What follows is the even more spare original Subtle Living Equations which, being played out for fewer than five minutes, has an almost holy minimalist quietude about it, with only the smallest of romantic lyrical flourishes in its first few minutes then becoming finely focused through increasing but gentle intensity.
The final piece Phantom Radio – which lives up to its title in its left-field ambience and subtle cosmic prog-jazz – moves in a very different direction with the group's drummer Dave King (also of the Bad Plus) on electronic percussion and behind Speed's long tenor lines, Chris Lightcap gets on electric bass and Taborn layers piano and electronics.
The final third of this album has enormous musical and emotional reach, that last track perhaps very appealing to those into jazz electronica and the music of German experimentalists of the Eighties.
But things here start very differently: The Shining One which opens proceedings is a jittery, angular piece on which Taborn and band bob between busy post-bop and crisscross free-leaning improvisation; Abandoned Reminder alludes to ballad form but eases towards a strangely cinematic evocation before pulling the listener back with a very memorable melody at the midpoint which becomes increasingly aggressive; and the title track is exactly as it says with an ethereal, world-weary spiritual quality into which Taborn injects somewhat disconcerting minor moods.
Right at the centre – after the briefly funky and lively, Caribbean-sounding New Glory – is the slow and mysteriously unpredictable The Great Silence followed by the eight minute-plus exploration of Ancient which grows organically as the players join Lightcap's opening acoustic bass part.
It's the sound of an integrated quartet confident in each other's company and prepared to risks, yet ironically given the broader context here it is the most conservative if not predictable.
The Taborn quartet stake out a lot of ground for themselves here but this album is programmed intelligently: It draws you in with its energy but then rewards as much with digressive and sometimes disarmingly meditative passages.

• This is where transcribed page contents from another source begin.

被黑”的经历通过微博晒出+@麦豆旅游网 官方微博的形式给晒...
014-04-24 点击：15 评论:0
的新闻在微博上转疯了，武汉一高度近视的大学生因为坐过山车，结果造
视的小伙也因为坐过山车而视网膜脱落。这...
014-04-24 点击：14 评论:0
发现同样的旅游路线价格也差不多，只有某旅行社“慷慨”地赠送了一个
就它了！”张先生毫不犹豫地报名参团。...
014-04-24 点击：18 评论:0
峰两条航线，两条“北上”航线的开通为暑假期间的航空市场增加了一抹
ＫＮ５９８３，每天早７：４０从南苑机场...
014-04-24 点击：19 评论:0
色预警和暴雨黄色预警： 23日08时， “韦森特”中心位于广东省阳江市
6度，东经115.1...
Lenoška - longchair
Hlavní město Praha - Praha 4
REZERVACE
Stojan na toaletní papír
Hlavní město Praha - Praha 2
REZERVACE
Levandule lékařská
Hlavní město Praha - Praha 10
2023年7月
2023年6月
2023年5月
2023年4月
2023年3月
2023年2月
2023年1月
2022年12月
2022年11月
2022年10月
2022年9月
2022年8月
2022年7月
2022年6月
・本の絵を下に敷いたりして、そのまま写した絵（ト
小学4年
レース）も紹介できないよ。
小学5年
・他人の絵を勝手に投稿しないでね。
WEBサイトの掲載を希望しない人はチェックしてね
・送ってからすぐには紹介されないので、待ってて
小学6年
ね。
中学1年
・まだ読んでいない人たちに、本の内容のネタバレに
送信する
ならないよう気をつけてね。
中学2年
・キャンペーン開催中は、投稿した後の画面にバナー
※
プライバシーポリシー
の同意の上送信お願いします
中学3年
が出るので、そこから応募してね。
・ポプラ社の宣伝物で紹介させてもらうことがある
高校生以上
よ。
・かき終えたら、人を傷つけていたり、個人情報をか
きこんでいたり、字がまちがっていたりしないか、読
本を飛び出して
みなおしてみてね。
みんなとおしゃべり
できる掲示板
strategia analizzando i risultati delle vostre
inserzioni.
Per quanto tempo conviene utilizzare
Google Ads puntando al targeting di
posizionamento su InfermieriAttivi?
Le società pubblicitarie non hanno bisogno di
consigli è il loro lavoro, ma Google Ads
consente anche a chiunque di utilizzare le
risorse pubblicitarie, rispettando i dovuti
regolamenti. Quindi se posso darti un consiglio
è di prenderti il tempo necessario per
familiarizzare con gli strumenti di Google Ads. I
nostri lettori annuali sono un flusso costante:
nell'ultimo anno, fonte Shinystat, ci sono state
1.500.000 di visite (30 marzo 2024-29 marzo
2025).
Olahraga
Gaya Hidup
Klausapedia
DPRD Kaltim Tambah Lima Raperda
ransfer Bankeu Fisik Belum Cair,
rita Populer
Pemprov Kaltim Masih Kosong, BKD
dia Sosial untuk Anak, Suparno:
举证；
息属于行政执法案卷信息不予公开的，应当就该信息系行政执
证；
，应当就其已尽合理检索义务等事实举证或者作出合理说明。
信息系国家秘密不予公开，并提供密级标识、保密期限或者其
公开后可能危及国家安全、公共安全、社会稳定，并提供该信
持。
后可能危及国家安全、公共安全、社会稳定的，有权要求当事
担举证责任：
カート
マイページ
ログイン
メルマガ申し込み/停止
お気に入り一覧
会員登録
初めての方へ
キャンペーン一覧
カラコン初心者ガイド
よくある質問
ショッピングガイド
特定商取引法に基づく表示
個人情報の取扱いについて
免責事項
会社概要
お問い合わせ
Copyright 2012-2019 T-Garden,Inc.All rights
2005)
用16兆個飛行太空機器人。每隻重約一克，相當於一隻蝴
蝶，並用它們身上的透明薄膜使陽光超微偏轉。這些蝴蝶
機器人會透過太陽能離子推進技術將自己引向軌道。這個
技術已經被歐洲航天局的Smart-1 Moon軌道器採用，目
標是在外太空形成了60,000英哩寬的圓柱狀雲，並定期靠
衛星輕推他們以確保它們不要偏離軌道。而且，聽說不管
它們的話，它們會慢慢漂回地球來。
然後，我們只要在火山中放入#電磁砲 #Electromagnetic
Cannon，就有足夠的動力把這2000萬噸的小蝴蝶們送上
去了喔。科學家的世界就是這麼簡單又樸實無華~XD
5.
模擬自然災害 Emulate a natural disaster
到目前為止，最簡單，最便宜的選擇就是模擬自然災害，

Before flipping you again.
A fascinating album for those prepared to let it work its strange charms and challenges.
Chris P - Feb 21, 2017
Excellent album! Just as you could pick out just about any Blue Note album from the 60s and go down the rabbit hole of finding all the great albums that the personnel played on and led, you can do the same with the personnel on this Taborn album and be intensely rewarded.